Mayor-Elect Mamdani appointed Jahmila Edwards as Director of Intergovernmental Affairs and Catherine Almonte Da Costa as Director of Appointments.
Photo by Lloyd Mitchell
With just weeks to go before he takes office, mayor-elect Zohran Mamdani on Wednesday appointed longtime union leader Jahmila Edwards as his new Director of Intergovernmental Affairs.
Edwards, who has served as a top leader at District Council 37 for over a decade, will work to garner support for Mamdani’s policies with city, state and federal officials.
“When we are in City Hall, I will turn to Jahmila to help us build the coalitions we need to enact durable solutions and secure the political relationships necessary to follow through on these promises,” Mamdani said at a press conference at the Greenpoint Library on Dec. 17.

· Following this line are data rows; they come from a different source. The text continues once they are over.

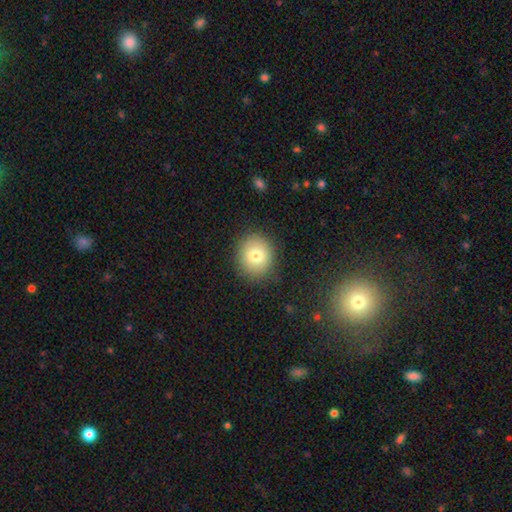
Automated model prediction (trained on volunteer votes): smooth_or_featured: smooth (p=0.76) [alt: featured or disk p=0.13]
how_rounded: round (p=0.84) [alt: in between p=0.15]
merging: none (p=0.87) [alt: minor disturbance p=0.09]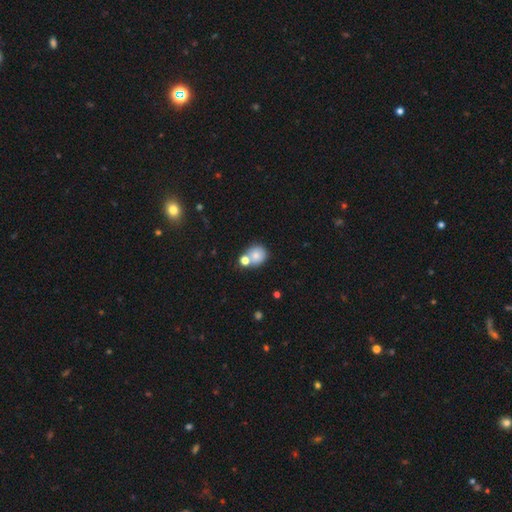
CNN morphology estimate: The model was most divided on "merging": none: 51%, merger: 34%, minor disturbance: 11%, major disturbance: 4%. More confident: smooth or featured — smooth (77%); how rounded — round (76%).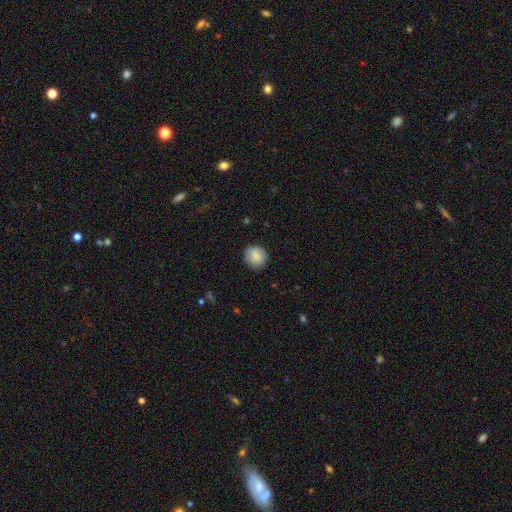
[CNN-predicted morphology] Q: Smooth or featured?
A: smooth (83%); runner-up: featured or disk (10%)
Q: How rounded?
A: round (86%); runner-up: in between (13%)
Q: Merging?
A: none (82%); runner-up: minor disturbance (13%)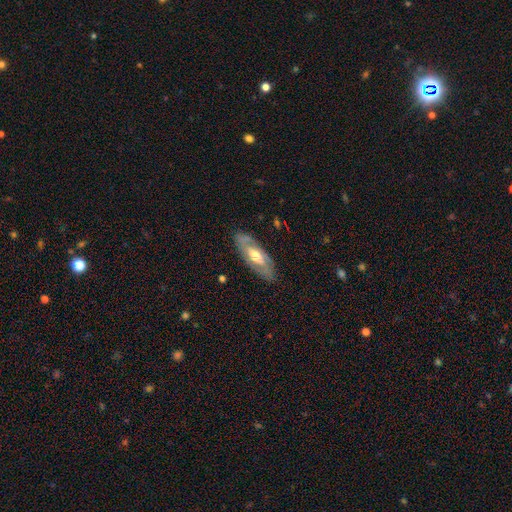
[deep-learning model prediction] featured or disk 63%, smooth 32%, star or artifact 5%. Down the decision tree: edge-on disk — no (78%); merging — none (82%).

The role is likely to be critical for Mamdani’s administration, as many of the mayor-elect’s campaign promises — like free buses and universal childcare — will require support and funding from Albany and the City Council.

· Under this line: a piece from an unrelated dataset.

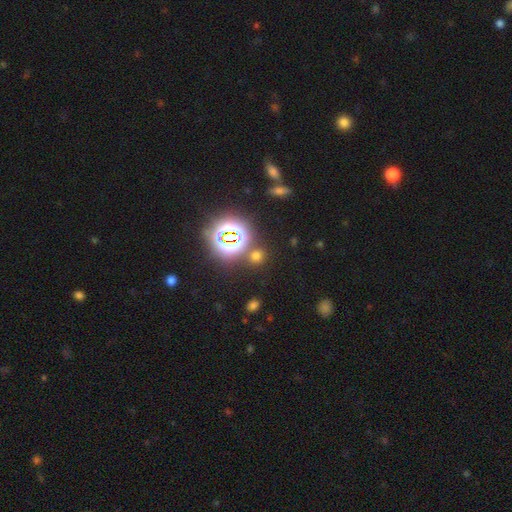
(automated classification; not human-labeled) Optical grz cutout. It shows a smooth galaxy with no disk features (52%) that is round (81%). Merging: none (80%).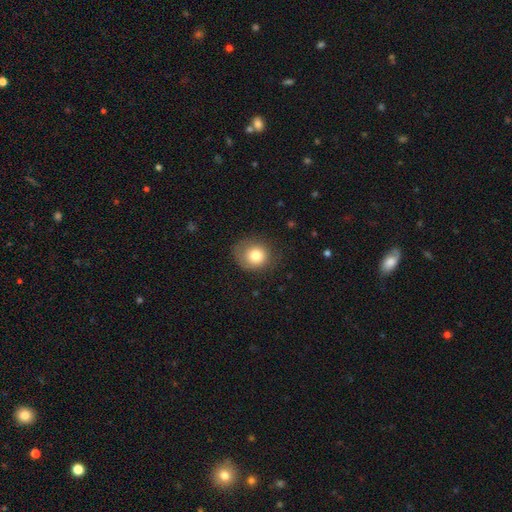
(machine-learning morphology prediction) Smooth or featured: smooth — 79% (featured or disk — 12%)
How rounded: round — 79% (in between — 20%)
Merging: none — 70% (minor disturbance — 20%)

“New Yorkers have made it loud and clear that the affordability agenda is our mandate,” Edwards said. “In order to achieve this, it is absolutely necessary that we continue to foster relationships and partner with the City Council, the state legislature, and our partners in the federal government.”
A Brooklyn resident, Edwards is also a newly-elected District Leader in Assembly District 43 and has previously served in the office of the Public Advocate and at the Department of Education.

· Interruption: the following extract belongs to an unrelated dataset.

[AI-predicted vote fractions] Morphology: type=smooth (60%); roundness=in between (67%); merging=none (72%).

The mayor-elect also announced Catherine Almonte Da Costa as Director of Appointments. Da Costa — who worked in the Office of Appointments during the de Blasio administration — will oversee recruiting and hiring efforts for the new administration.

Mamdani has criticized the city’s current hiring process, which he said forces candidates to wait months for final approval as jobs sit empty, leaving city agencies understaffed and unable to provide quality service to New Yorkers.
More than 70,000 people have already applied to work in the Mamdani administration, and the mayor-elect has promised that applicants will be chosen based on their work, not existing political connections.
“Too often, government fails to attract talent. But New Yorkers deserve excellence, expertise, leadership equal to the scale of the challenges that we face,” Da Costa said. “Delivering for New Yorkers means building a government that is both mission driven and deeply capable, a government staffed by diverse leaders with skill and the experience to turn vision into results.”

Da Costa, who is also part of Mamdani’s transition team, said she has already begun reaching out to potential staffers. She expected “hesitation from folks,” she said, but has instead found “passion, urgency, and an overwhelming desire to serve.”
Since he was elected, Mamdani has announced just four City Hall staffers: Deputy Mayor Dean Fuleihan, Chief of Staff Ella Bisgaard-Church, Edwards, and Da Costa. The mayor-elect, who is set to be sworn in on Jan. 1, said he expects to make additional staffing announcements later this week.